For every $x,y\ge0$ prove that $(x+1)^2+(y-1)^2\ge\frac{8y\sqrt{xy}}{3\sqrt{3}}.$
Problem
Source: Kyiv mathematical festival 2018
Tags: Kyiv mathematical festival, inequalities
07.05.2018 05:03
By Cauchy-Schwarz we have: $$(x+1)^2+(y-1)^2 \ge \frac{1}{2}(x+1+y-1)^2=\frac{1}{2}(x+y)^2$$ Now, use AM-GM we have: $$x+y=x+\frac{y}{3}+\frac{y}{3}+\frac{y}{3}\ge 4.\sqrt[4]{\frac{xy^3}{27}}$$ so $$\frac{1}{2}(x+y)^2 \ge \frac{1}{2}.(4.\sqrt[4]{\frac{xy^3}{27}})^2=\frac{8y\sqrt{xy}}{3\sqrt{3}}$$ Done.
07.05.2018 07:48
Trunglindan1995 wrote: By Cauchy-Schwarz we have: $$(x+1)^2+(y-1)^2 \ge \frac{1}{2}(x+1+y-1)^2=\frac{1}{2}(x+y)^2$$ Now, use AM-GM we have: $$x+y=x+\frac{y}{3}+\frac{y}{3}+\frac{y}{3}\ge 4.\sqrt[4]{\frac{xy^3}{27}}$$ so $$\frac{1}{2}(x+y)^2 \ge \frac{1}{2}.(4.\sqrt[4]{\frac{xy^3}{27}})^2=\frac{8y\sqrt{xy}}{3\sqrt{3}}$$ Done. $$(x+1)^2+(y-1)^2 \geq\frac{1}{2}(x+1+y-1)^2=\frac{1}{2}(x+\frac{y}{3}+\frac{y}{3}+\frac{y}{3})^2\geq\frac{8y\sqrt{xy}}{3\sqrt{3}}.$$Nice.
07.05.2018 08:11
Trunglindan1995 wrote: By Cauchy-Schwarz we have: $$(x+1)^2+(y-1)^2 \ge \frac{1}{2}(x+1+y-1)^2=\frac{1}{2}(x+y)^2$$ Now, use AM-GM we have: $$x+y=x+\frac{y}{3}+\frac{y}{3}+\frac{y}{3}\ge 4.\sqrt[4]{\frac{xy^3}{27}}$$ so $$\frac{1}{2}(x+y)^2 \ge \frac{1}{2}.(4.\sqrt[4]{\frac{xy^3}{27}})^2=\frac{8y\sqrt{xy}}{3\sqrt{3}}$$ Done.

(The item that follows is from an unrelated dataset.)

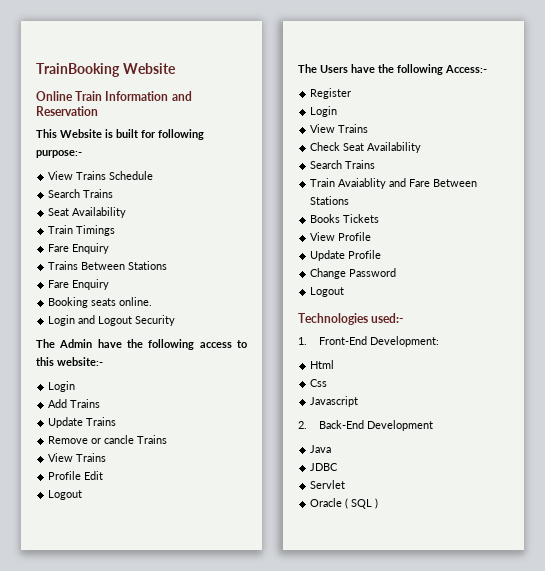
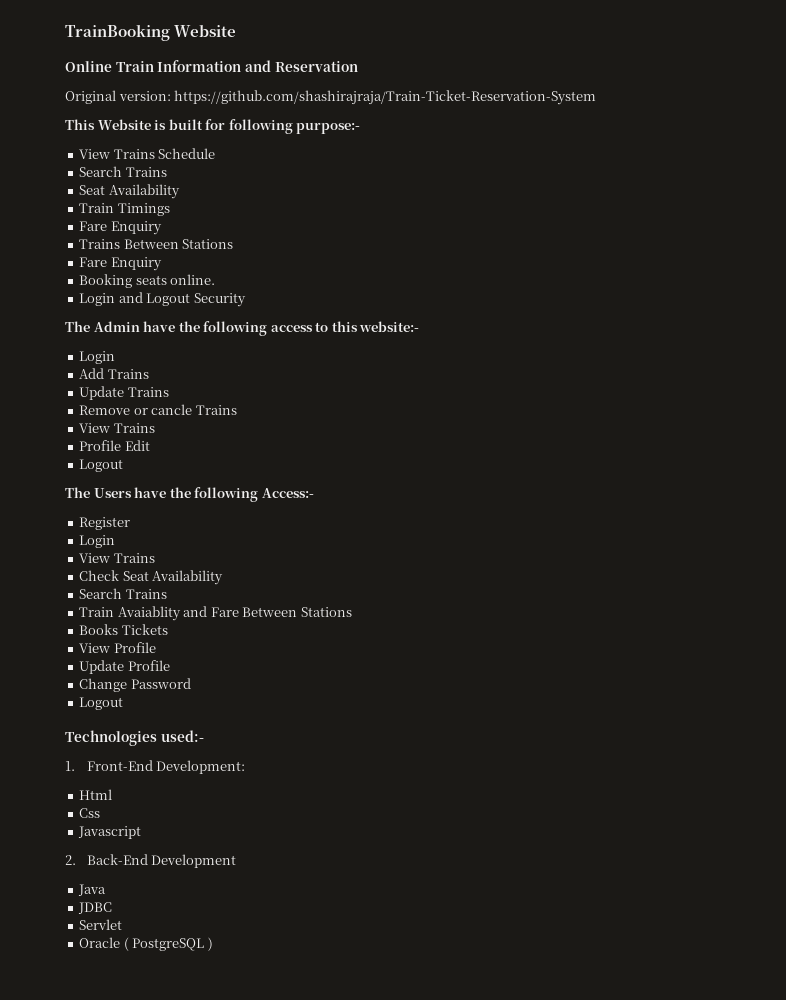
(98, 111) none -> [65,90,597,105] // Original version: https://github.com/shashirajraja/Train-Ticket-Reservation-System
[351,499,373,509] SQL -> [132,938,205,951] PostgreSQL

I'm a fool when it comes to inequalities, but, isn't that first step through Power Means using powers 2 and 1 rather than Cauchy? How put Cauchy in there? Nice solution by the way!
07.05.2018 08:21
GeometryIsMyWeakness wrote: Trunglindan1995 wrote: By Cauchy-Schwarz we have: $$(x+1)^2+(y-1)^2 \ge \frac{1}{2}(x+1+y-1)^2=\frac{1}{2}(x+y)^2$$ Now, use AM-GM we have: $$x+y=x+\frac{y}{3}+\frac{y}{3}+\frac{y}{3}\ge 4.\sqrt[4]{\frac{xy^3}{27}}$$ so $$\frac{1}{2}(x+y)^2 \ge \frac{1}{2}.(4.\sqrt[4]{\frac{xy^3}{27}})^2=\frac{8y\sqrt{xy}}{3\sqrt{3}}$$ Done. I'm a fool when it comes to inequalities, but, isn't that first step through Power Means using powers 2 and 1 rather than Cauchy? How put Cauchy in there? Nice solution by the way! Use AM-GM have:$$a^2+b^2 \ge \frac{1}{2}(a+b)^2$$
07.05.2018 18:13
rogue wrote: For every $x,y\ge0$ prove that $(x+1)^2+(y-1)^2\ge\frac{8y\sqrt{xy}}{3\sqrt{3}}.$ Equality holds when $x=1,y=3.$
07.05.2018 19:24
GeometryIsMyWeakness wrote: I'm a fool when it comes to inequalities, but, isn't that first step through Power Means using powers 2 and 1 rather than Cauchy? How put Cauchy in there? Nice solution by the way! Power Means using powers 2 and 1 is a conclusion from Cauchy. So doesn't matter which one you write, you're right.
08.05.2018 05:25
WolfusA wrote: GeometryIsMyWeakness wrote: I'm a fool when it comes to inequalities, but, isn't that first step through Power Means using powers 2 and 1 rather than Cauchy? How put Cauchy in there? Nice solution by the way! Power Means using powers 2 and 1 is a conclusion from Cauchy. So doesn't matter which one you write, you're right. Thanks you!